→ **EXERCISE BRIEF**: Pictures are to be dropped, and only the lines from the one containing "مختاراتك، بعد ذلك افتح شنطة المشتريات" through the end of the data below are to be reproduced as written.

[Stored dataset items]
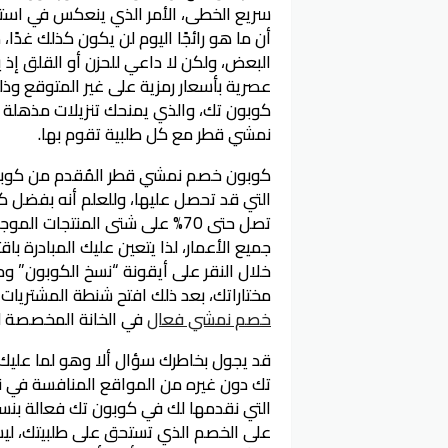
سريع الخطى، الأمر الذي ينعكس في استمر
أن ما هو رائجًا اليوم لن يكون كذلك غدًا
البعض، ولكن لا داعي للحزن أو القلق إذ 
عصرية بأسعار رمزية على غير المتوقع 
نمشي قطر مع كل طلبية تقوم بها.
كوبون خصم نمشي قطر المُقدم من كوبون
التي قد تحصل عليها، وللعلم أنه بفض
تصل حتى 70% على شتى المنتجات
جميع الأعمار، لذا يتعين عليك المبادر
خلال النقر على أيقونة “نسخ الكوبون” و
مختاراتك، بعد ذلك افتح شنطة المشتريات
خصم نمشي فعال
في الخانة المخصصة 
قد يجول بخاطرك سؤال ألا وهو لما عل
تك دون غيره من المواقع المنافسة في ن
على الخصم الذي تستحق على طلبيتك، ل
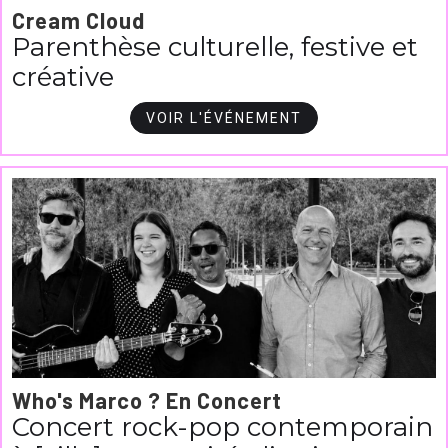
Cream Cloud
Parenthèse culturelle, festive et
créative
VOIR L'ÉVÉNEMENT
Who's Marco ? En Concert
Concert rock-pop contemporain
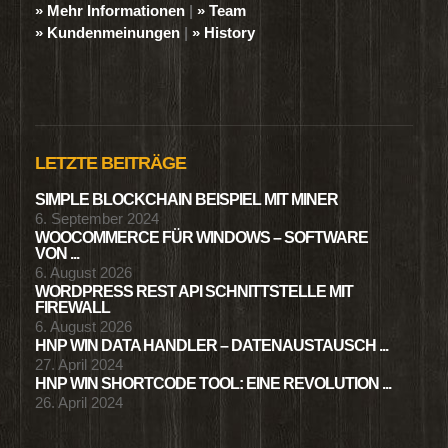
» Mehr Informationen
|
» Team
» Kundenmeinungen
|
» History
LETZTE BEITRÄGE
SIMPLE BLOCKCHAIN BEISPIEL MIT MINER
6. September 2024
WOOCOMMERCE FÜR WINDOWS – SOFTWARE
VON ...
6. August 2026
WORDPRESS REST API SCHNITTSTELLE MIT
FIREWALL
6. August 2026
HNP WIN DATA HANDLER – DATENAUSTAUSCH ...
27. April 2024
HNP WIN SHORTCODE TOOL: EINE REVOLUTION ...
26. April 2024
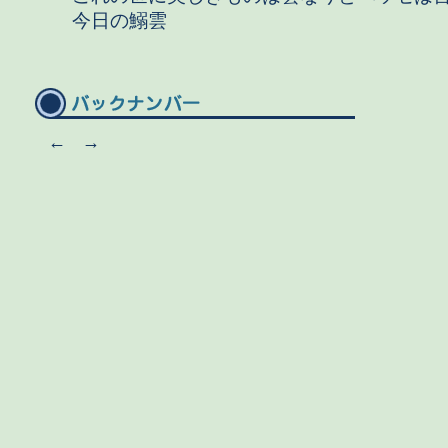
今日の鰯雲
←
→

→ **RESULT FOR THIS TASK**:
مختاراتك، بعد ذلك افتح شنطة المشتريات
خصم نمشي فعال
في الخانة المخصصة 
قد يجول بخاطرك سؤال ألا وهو لما عل
تك دون غيره من المواقع المنافسة في ن
على الخصم الذي تستحق على طلبيتك، ل
Cream Cloud
Parenthèse culturelle, festive et
créative
VOIR L'ÉVÉNEMENT
Who's Marco ? En Concert
Concert rock-pop contemporain
» Mehr Informationen
|
» Team
» Kundenmeinungen
|
» History
LETZTE BEITRÄGE
SIMPLE BLOCKCHAIN BEISPIEL MIT MINER
6. September 2024
WOOCOMMERCE FÜR WINDOWS – SOFTWARE
VON ...
6. August 2026
WORDPRESS REST API SCHNITTSTELLE MIT
FIREWALL
6. August 2026
HNP WIN DATA HANDLER – DATENAUSTAUSCH ...
27. April 2024
HNP WIN SHORTCODE TOOL: EINE REVOLUTION ...
26. April 2024
今日の鰯雲
←
→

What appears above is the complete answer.